═══ 引用文
「店内はかわいい!の一言。ファッションブランドがプロデュースしているだけあり、細部までこだわりが感じられます。メニューも、巨大な綿あめがコーヒーの上に浮かんでいたり、写真映えするものがいっぱいです」

 センスのいいカフェが集まるエリア・聖水洞(ソンスドン)にある「URBAN SPACE」は、同じくプールがコンセプト。だがこちらはカフェではなくバーで、入店は20歳以上のみ。店内に設けられた大きなプールの中には大量のボールが敷きつめられている。ここに入り、ユニコーンやフラミンゴの浮輪と一緒に写真を撮るのがお決まりだ。天井にはミラーボールが輝き、撮影するタイミングで雰囲気が変化するよう照明の色が変わり続ける仕掛けもある。今年7月には明洞に2号店もオープンした。

 フォトジェニックなフードやスイーツを売りにした店も話題だ。「Mnd coffee」は厚岩洞(フアムドン)という観光客に馴染みのないエリアにあるにもかかわらず、日本人旅行者もわざわざ足を運ぶカフェ。お目当ては、絵の具で波を描くようにクリームが塗られた「ウェーブトースト」。ピンクやブルーに色付けされたクリームはキュートで、インスタへの投稿が絶えない。
══════
═══ 表示中の記録
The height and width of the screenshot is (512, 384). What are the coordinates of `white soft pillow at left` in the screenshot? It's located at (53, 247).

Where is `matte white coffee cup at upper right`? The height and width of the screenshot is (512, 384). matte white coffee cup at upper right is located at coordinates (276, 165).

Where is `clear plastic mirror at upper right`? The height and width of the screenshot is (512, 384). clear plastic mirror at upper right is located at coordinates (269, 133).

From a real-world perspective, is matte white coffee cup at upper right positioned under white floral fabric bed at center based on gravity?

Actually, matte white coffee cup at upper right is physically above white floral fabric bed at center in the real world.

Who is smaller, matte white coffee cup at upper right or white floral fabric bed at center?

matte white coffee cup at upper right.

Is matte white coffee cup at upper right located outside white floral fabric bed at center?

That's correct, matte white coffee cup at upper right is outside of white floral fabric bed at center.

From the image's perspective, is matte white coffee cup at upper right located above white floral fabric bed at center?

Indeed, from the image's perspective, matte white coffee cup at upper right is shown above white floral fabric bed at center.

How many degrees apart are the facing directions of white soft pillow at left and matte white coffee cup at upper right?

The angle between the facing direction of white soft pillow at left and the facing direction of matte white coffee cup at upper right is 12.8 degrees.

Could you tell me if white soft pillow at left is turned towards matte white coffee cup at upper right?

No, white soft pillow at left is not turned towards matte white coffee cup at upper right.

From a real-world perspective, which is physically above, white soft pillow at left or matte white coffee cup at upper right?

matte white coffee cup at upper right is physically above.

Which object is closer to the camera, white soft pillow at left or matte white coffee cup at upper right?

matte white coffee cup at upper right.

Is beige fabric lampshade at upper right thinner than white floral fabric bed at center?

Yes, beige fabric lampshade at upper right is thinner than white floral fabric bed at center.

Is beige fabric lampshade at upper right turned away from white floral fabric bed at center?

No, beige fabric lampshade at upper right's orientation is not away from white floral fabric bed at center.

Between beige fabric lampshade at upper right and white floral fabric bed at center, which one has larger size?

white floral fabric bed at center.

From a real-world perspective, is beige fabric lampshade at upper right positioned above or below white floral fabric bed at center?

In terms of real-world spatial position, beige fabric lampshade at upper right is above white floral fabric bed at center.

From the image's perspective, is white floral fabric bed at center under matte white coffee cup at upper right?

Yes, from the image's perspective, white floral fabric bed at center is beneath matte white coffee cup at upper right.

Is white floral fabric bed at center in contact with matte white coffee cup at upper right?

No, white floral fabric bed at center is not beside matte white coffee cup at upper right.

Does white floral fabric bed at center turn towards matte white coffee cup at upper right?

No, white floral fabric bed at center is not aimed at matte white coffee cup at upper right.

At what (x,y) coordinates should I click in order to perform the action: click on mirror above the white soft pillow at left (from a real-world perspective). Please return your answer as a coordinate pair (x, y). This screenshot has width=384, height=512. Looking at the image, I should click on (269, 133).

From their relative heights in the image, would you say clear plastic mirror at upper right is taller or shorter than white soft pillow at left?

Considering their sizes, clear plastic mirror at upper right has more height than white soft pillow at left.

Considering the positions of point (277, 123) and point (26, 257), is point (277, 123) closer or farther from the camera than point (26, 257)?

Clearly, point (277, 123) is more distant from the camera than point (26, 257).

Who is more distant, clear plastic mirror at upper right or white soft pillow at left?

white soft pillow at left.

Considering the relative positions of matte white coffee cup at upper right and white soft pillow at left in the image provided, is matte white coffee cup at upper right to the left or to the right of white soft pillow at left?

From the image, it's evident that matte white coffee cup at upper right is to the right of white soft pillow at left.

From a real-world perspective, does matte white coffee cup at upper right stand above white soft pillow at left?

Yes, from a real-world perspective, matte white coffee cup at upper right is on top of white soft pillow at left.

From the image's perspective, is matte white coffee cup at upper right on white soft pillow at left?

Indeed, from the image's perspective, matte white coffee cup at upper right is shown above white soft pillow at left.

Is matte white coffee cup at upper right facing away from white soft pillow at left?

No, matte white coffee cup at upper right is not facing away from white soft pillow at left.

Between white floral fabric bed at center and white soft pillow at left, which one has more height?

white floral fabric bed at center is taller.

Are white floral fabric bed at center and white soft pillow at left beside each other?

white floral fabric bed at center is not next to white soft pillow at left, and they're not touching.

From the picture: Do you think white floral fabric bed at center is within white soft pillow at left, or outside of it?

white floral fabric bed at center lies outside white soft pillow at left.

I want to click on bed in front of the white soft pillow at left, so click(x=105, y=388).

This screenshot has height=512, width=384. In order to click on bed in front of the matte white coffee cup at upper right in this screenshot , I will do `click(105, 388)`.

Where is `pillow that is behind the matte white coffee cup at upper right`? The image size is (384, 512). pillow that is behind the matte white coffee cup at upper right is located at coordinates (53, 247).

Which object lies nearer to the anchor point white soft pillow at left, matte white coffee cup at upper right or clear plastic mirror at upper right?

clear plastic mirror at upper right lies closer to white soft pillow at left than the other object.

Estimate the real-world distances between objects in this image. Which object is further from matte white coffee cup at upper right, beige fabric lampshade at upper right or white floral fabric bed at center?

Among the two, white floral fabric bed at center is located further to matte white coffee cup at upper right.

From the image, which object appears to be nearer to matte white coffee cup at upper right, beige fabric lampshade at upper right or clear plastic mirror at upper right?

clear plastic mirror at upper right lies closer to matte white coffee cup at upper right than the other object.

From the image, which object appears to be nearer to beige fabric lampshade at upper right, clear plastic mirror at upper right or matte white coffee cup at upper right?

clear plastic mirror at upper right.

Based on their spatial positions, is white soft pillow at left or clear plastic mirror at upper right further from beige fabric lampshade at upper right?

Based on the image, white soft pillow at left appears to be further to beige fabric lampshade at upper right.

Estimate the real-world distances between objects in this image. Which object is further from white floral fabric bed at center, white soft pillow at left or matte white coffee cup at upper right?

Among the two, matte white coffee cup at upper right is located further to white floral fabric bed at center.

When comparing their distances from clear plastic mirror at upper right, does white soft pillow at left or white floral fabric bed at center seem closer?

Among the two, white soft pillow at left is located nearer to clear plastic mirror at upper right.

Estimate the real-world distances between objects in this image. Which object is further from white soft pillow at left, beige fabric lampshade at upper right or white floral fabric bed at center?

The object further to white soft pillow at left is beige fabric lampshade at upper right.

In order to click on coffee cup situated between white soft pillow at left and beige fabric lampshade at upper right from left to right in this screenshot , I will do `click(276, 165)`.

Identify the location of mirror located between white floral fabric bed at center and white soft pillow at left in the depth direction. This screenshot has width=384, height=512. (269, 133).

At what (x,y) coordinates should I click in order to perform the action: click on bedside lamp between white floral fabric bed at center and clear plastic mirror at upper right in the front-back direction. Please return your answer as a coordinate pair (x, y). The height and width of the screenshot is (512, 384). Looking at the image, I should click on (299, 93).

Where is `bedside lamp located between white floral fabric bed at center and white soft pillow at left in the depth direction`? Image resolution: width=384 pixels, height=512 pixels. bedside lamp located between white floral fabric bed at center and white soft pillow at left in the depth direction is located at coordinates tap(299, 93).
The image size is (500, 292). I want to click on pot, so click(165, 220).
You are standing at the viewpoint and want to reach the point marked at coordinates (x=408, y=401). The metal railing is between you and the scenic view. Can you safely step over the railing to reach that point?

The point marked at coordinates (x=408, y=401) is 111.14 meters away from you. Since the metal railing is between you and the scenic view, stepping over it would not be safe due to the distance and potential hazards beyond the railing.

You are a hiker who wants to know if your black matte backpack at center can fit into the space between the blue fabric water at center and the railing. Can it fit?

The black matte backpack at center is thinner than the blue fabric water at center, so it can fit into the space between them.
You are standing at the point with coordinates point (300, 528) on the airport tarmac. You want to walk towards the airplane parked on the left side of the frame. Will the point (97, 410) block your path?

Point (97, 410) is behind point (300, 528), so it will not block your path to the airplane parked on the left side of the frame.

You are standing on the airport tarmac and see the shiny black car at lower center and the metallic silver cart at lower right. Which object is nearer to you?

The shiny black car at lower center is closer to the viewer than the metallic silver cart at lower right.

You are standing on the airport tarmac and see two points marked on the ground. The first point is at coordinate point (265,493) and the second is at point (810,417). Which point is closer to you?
══════
_次の設問_
a - カフェとバーの紹介文について、次の問いに答えよ。
(i) 巨大な綿あめは何の上に浮かんでいるか。
(ii) 「URBAN SPACE」の2号店は今年7月にどこにオープンしたか。
(iii) 「Mnd coffee」のお目当ての品は何か。
b - カフェとバーの紹介文を、最後の文の後から続けて書け。

_解答は以下_
a -
(i) コーヒーの上
(ii) 明洞
(iii) ウェーブトースト

b -
 ショッピングストリートのカロスキルに近い新沙(シンサ)エリアにある「Bistopping」では、好みのトッピングやコーンを選んでオリジナルのソフトクリームを作れる。こぢんまりとした店だが、店の前はカラフルなソフトクリームを手に写真を撮る人でいっぱい。今年3月には弘大に2号店をオープンした。

 インスタ映えするのはカフェやバーだけではない。コスメやファッションショップも、コンセプトを設定したテーマパークのような空間で人気を集めている。カロスキルにあるコスメショップ「VILLAGE 11 FACTORY」のコンセプトは“化粧品オタクの博士の変わった工場”。化粧品工場をイメージしたベルトコンベヤーやタイル張りのフットスパなどがあり、写真撮影を目的に訪れる人でにぎわう。

 いまや若者の間では、韓国旅行の際には、行きたい場所をインスタなどのSNSで探すことが当たり前になりつつある。そして実際にその場所を訪れた人がまたSNSにアップ。こうした形で韓国にハマる人たちが増えている。

 さらに、この流れはソウル以外の地方にも拡大中。釜山や大邱などにもおしゃれなスポットが続々と出現している。

 韓国観光公社などが今年7月に発表した統計によると、18年の上半期に韓国を訪問した外国人観光客は前年比6.9%増の722万人。そのうち日本からの観光客は131万人で、前年に比べて18%増加した。